_THE PROBLEM_
Reproduce the text of every row below word for word, leaving out the pictures.

_RECORDS SUPPLIED_
* * * * * * * * *

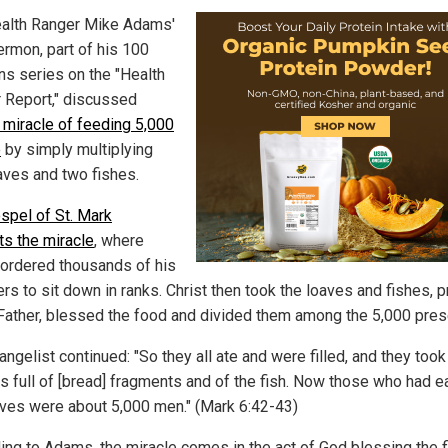
alth Ranger Mike Adams'
ermon, part of his 100
s series on the "Health
 Report," discussed
 miracle of feeding 5,000
e
by simply multiplying
oaves and two fishes.
spel of St. Mark
ts the miracle
, where
ordered thousands of his
rs to sit down in ranks. Christ then took the loaves and fishes, 
 Father, blessed the food and divided them among the 5,000 pres
ngelist continued: "So they all ate and were filled, and they too
s full of [bread] fragments and of the fish. Now those who had e
aves were about 5,000 men." (Mark 6:42-43)
ing to Adams, the miracle comes in the act of God blessing the f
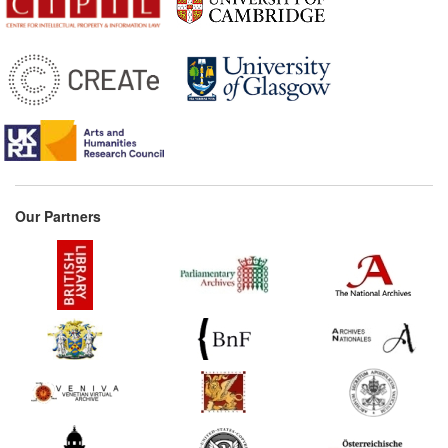
Our Partners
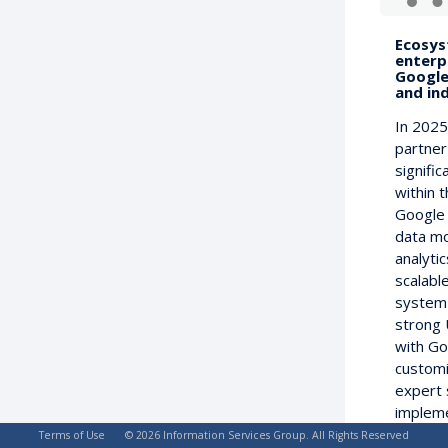
Ecosys
enterp
Google
and in
In 2025
partner
signifi
within 
Google 
data mo
analytic
scalable
system 
strong 
with Go
customi
expert 
impleme
managed
Terms of Use
© 2026 Information Services Group. All Rights Reserved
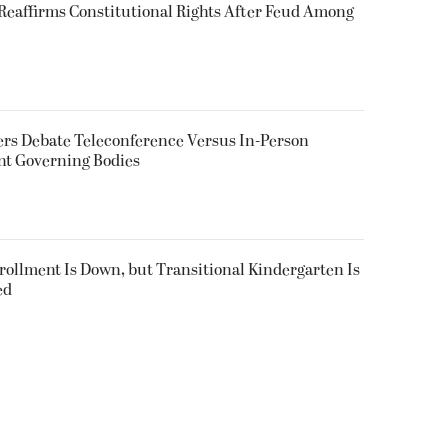
eaffirms Constitutional Rights After Feud Among
rs Debate Teleconference Versus In-Person
nt Governing Bodies
nrollment Is Down, but Transitional Kindergarten Is
ed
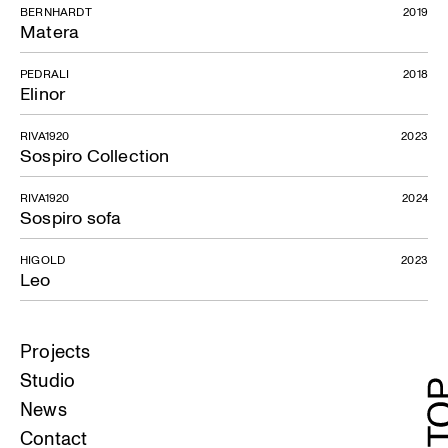
BERNHARDT
2019
Matera
PEDRALI
2018
Elinor
RIVA1920
2023
Sospiro Collection
RIVA1920
2024
Sospiro sofa
HIGOLD
2023
Leo
Projects
Studio
News
Contact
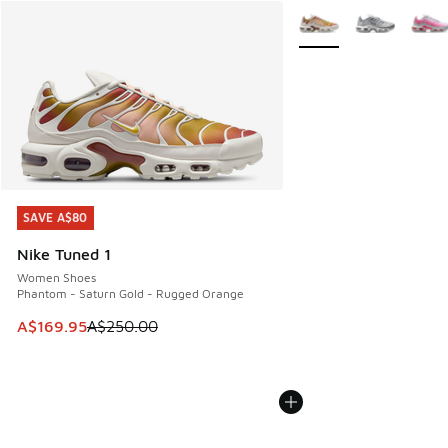
More Colors Available
SAVE A$80
SAVE A$80
Nike Tuned 1
Women Shoes
Phantom - Saturn Gold - Rugged Orange
This item is on sale. Price dropped from A$250.00 to A$16
A$169.95
A$250.00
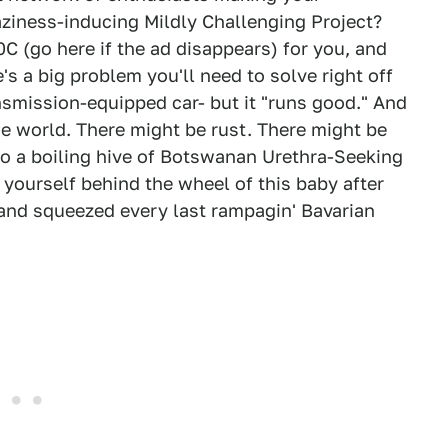
laziness-inducing Mildly Challenging Project?
C (go here if the ad disappears) for you, and
's a big problem you'll need to solve right off
ansmission-equipped car- but it "runs good." And
 the world. There might be rust. There might be
to a boiling hive of Botswanan Urethra-Seeking
 yourself behind the wheel of this baby after
 and squeezed every last rampagin' Bavarian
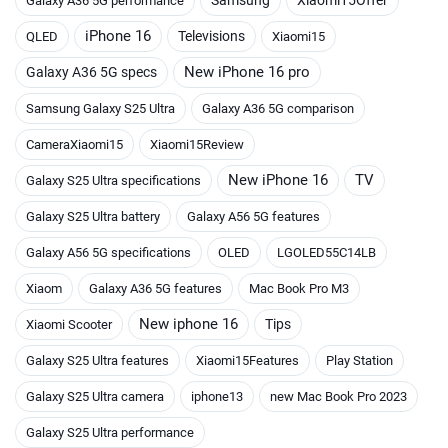
Galaxy A36 5G performance
iPhone 16
Televisions
QLED
Xiaomi15
New iPhone 16 pro
Galaxy A36 5G specs
Samsung Galaxy S25 Ultra
Galaxy A36 5G comparison
CameraXiaomi15
Xiaomi15Review
New iPhone 16
TV
Galaxy S25 Ultra specifications
Galaxy S25 Ultra battery
Galaxy A56 5G features
Galaxy A56 5G specifications
OLED
LGOLED55C14LB
Xiaom
Galaxy A36 5G features
Mac Book Pro M3
New iphone 16
Tips
Xiaomi Scooter
Galaxy S25 Ultra features
Xiaomi15Features
Play Station
Galaxy S25 Ultra camera
iphone13
new Mac Book Pro 2023
Galaxy S25 Ultra performance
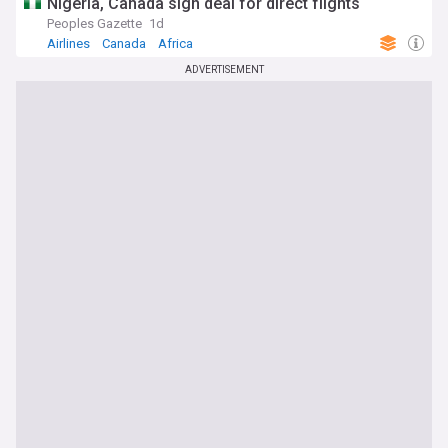
Nigeria, Canada sign deal for direct flights
Peoples Gazette
1d
Airlines
Canada
Africa
ADVERTISEMENT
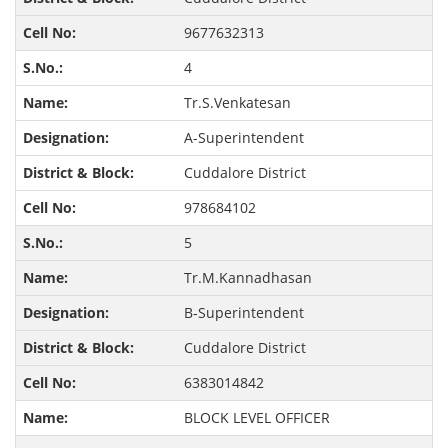
9677632313
4
Tr.S.Venkatesan
A-Superintendent
Cuddalore District
978684102
5
Tr.M.Kannadhasan
B-Superintendent
Cuddalore District
6383014842
BLOCK LEVEL OFFICER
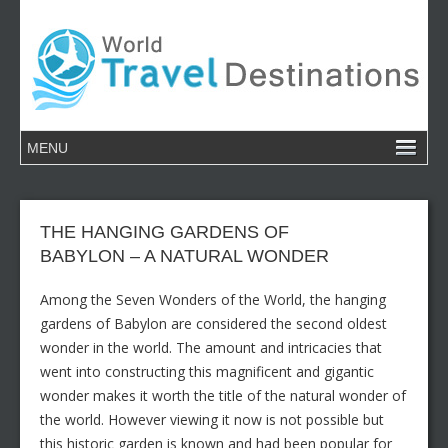
THE HANGING GARDENS OF
BABYLON – A NATURAL WONDER
Among the Seven Wonders of the World, the hanging
gardens of Babylon are considered the second oldest
wonder in the world. The amount and intricacies that
went into constructing this magnificent and gigantic
wonder makes it worth the title of the natural wonder of
the world. However viewing it now is not possible but
this historic garden is known and had been popular for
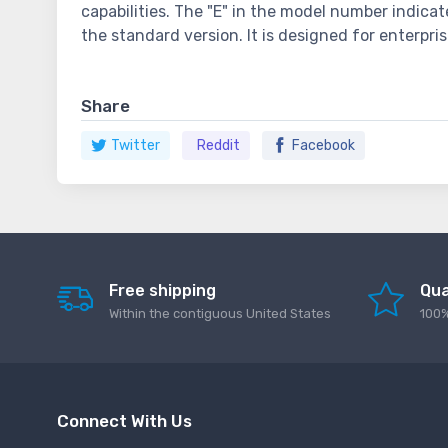
capabilities. The "E" in the model number indica
the standard version. It is designed for enterpr
Share
Twitter
Reddit
Facebook
Free shipping
Qua
Within the contiguous United States
100%
Connect With Us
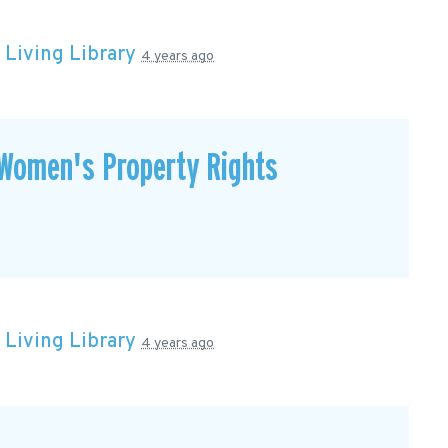
n
Living Library
4 years ago
Women's Property Rights
n
Living Library
4 years ago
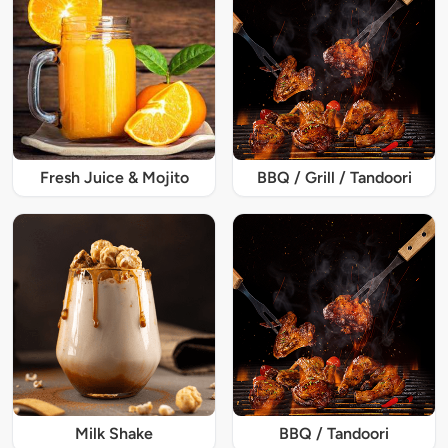
Fresh Juice & Mojito
BBQ / Grill / Tandoori
Milk Shake
BBQ / Tandoori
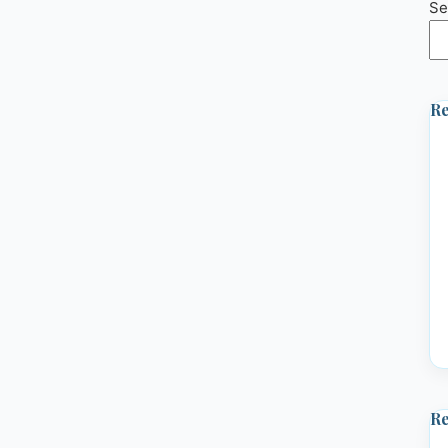
Se
Re
R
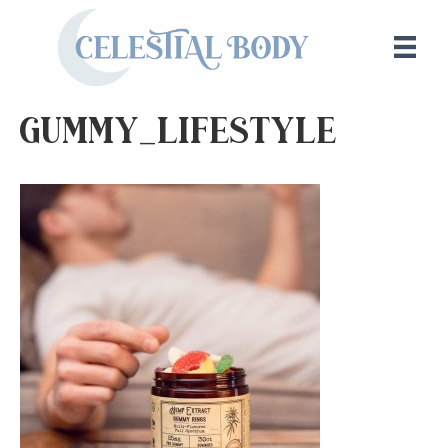
Gummy_Lifestyle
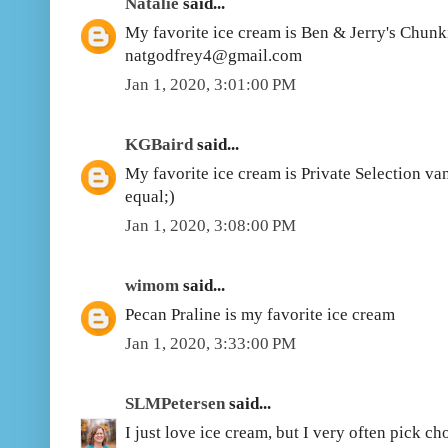
Natalie
said...
My favorite ice cream is Ben & Jerry's Chun
natgodfrey4@gmail.com
Jan 1, 2020, 3:01:00 PM
KGBaird
said...
My favorite ice cream is Private Selection vani
equal;)
Jan 1, 2020, 3:08:00 PM
wimom
said...
Pecan Praline is my favorite ice cream
Jan 1, 2020, 3:33:00 PM
SLMPetersen
said...
I just love ice cream, but I very often pick c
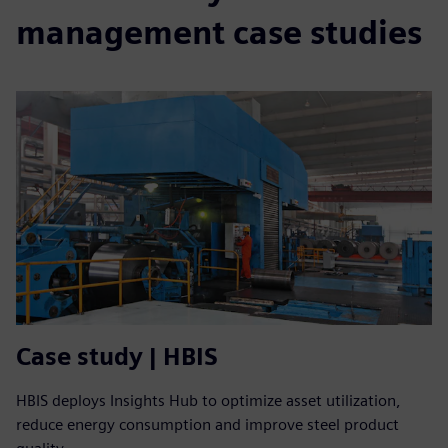
management case studies
Case study | HBIS
HBIS deploys Insights Hub to optimize asset utilization,
reduce energy consumption and improve steel product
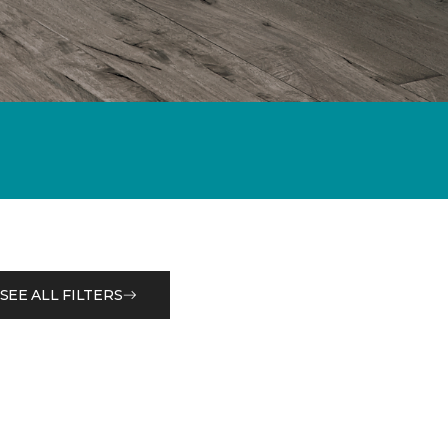
SEE ALL FILTERS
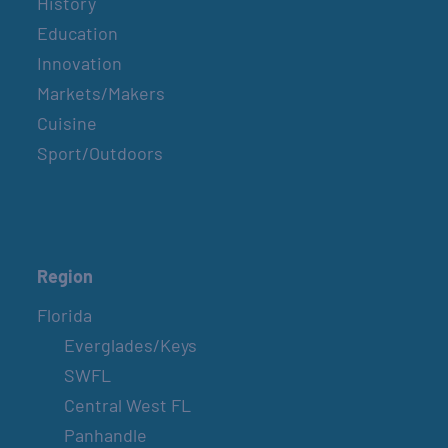
History
Education
Innovation
Markets/Makers
Cuisine
Sport/Outdoors
Region
Florida
Everglades/Keys
SWFL
Central West FL
Panhandle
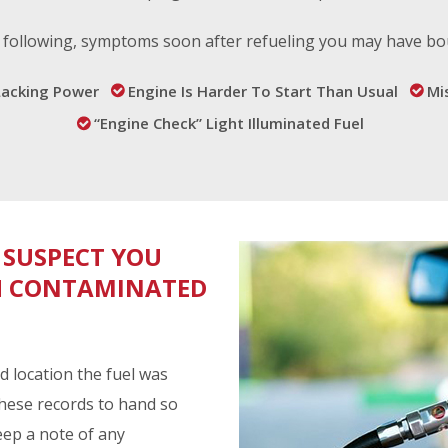
he following, symptoms soon after refueling you may have b
Lacking Power
Engine Is Harder To Start Than Usual
Mis
“Engine Check” Light Illuminated Fuel
 SUSPECT YOU
TH CONTAMINATED
d location the fuel was
these records to hand so
eep a note of any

* * * * * * * * *

_ANSWER BOX_
alth Ranger Mike Adams'
ermon, part of his 100
s series on the "Health
 Report," discussed
 miracle of feeding 5,000
e
by simply multiplying
oaves and two fishes.
spel of St. Mark
ts the miracle
, where
ordered thousands of his
rs to sit down in ranks. Christ then took the loaves and fishes, 
 Father, blessed the food and divided them among the 5,000 pres
ngelist continued: "So they all ate and were filled, and they too
s full of [bread] fragments and of the fish. Now those who had e
aves were about 5,000 men." (Mark 6:42-43)
ing to Adams, the miracle comes in the act of God blessing the f
Our Partners
Ecosys
enterp
Google
and in
In 2025
partner
signifi
within 
Google 
data mo
analytic
scalable
system 
strong 
with Go
customi
expert 
impleme
managed
Terms of Use
© 2026 Information Services Group. All Rights Reserved
eaffirms Constitutional Rights After Feud Among
rs Debate Teleconference Versus In-Person
nt Governing Bodies
nrollment Is Down, but Transitional Kindergarten Is
ed
BERNHARDT
2019
Matera
PEDRALI
2018
Elinor
RIVA1920
2023
Sospiro Collection
RIVA1920
2024
Sospiro sofa
HIGOLD
2023
Leo
Projects
Studio
News
Contact
More Colors Available
SAVE A$80
SAVE A$80
Nike Tuned 1
Women Shoes
Phantom - Saturn Gold - Rugged Orange
This item is on sale. Price dropped from A$250.00 to A$16
A$169.95
A$250.00
laziness-inducing Mildly Challenging Project?
C (go here if the ad disappears) for you, and
's a big problem you'll need to solve right off
ansmission-equipped car- but it "runs good." And
 the world. There might be rust. There might be
to a boiling hive of Botswanan Urethra-Seeking
 yourself behind the wheel of this baby after
 and squeezed every last rampagin' Bavarian
Galaxy A36 5G performance
iPhone 16
Televisions
QLED
Xiaomi15
New iPhone 16 pro
Galaxy A36 5G specs
Samsung Galaxy S25 Ultra
Galaxy A36 5G comparison
CameraXiaomi15
Xiaomi15Review
New iPhone 16
TV
Galaxy S25 Ultra specifications
Galaxy S25 Ultra battery
Galaxy A56 5G features
Galaxy A56 5G specifications
OLED
LGOLED55C14LB
Xiaom
Galaxy A36 5G features
Mac Book Pro M3
New iphone 16
Tips
Xiaomi Scooter
Galaxy S25 Ultra features
Xiaomi15Features
Play Station
Galaxy S25 Ultra camera
iphone13
new Mac Book Pro 2023
Galaxy S25 Ultra performance
Nigeria, Canada sign deal for direct flights
Peoples Gazette
1d
Airlines
Canada
Africa
ADVERTISEMENT
9677632313
4
Tr.S.Venkatesan
A-Superintendent
Cuddalore District
978684102
5
Tr.M.Kannadhasan
B-Superintendent
Cuddalore District
6383014842
BLOCK LEVEL OFFICER
THE HANGING GARDENS OF
BABYLON – A NATURAL WONDER
Among the Seven Wonders of the World, the hanging
gardens of Babylon are considered the second oldest
wonder in the world. The amount and intricacies that
went into constructing this magnificent and gigantic
wonder makes it worth the title of the natural wonder of
the world. However viewing it now is not possible but
this historic garden is known and had been popular for
capabilities. The "E" in the model number indica
the standard version. It is designed for enterpr
Share
Twitter
Reddit
Facebook
Free shipping
Qua
Within the contiguous United States
100%
Connect With Us
n
Living Library
4 years ago
Women's Property Rights
n
Living Library
4 years ago
Fresh Juice & Mojito
BBQ / Grill / Tandoori
Milk Shake
BBQ / Tandoori
Se
Re
R
Gummy_Lifestyle
Natalie
said...
My favorite ice cream is Ben & Jerry's Chun
natgodfrey4@gmail.com
Jan 1, 2020, 3:01:00 PM
KGBaird
said...
My favorite ice cream is Private Selection vani
equal;)
Jan 1, 2020, 3:08:00 PM
wimom
said...
Pecan Praline is my favorite ice cream
Jan 1, 2020, 3:33:00 PM
SLMPetersen
said...
I just love ice cream, but I very often pick c
management case studies
Case study | HBIS
HBIS deploys Insights Hub to optimize asset utilization,
reduce energy consumption and improve steel product
SEE ALL FILTERS
History
Education
Innovation
Markets/Makers
Cuisine
Sport/Outdoors
Region
Florida
Everglades/Keys
SWFL
Central West FL
Panhandle
he following, symptoms soon after refueling you may have b
Lacking Power
Engine Is Harder To Start Than Usual
Mis
“Engine Check” Light Illuminated Fuel
 SUSPECT YOU
TH CONTAMINATED
d location the fuel was
these records to hand so
eep a note of any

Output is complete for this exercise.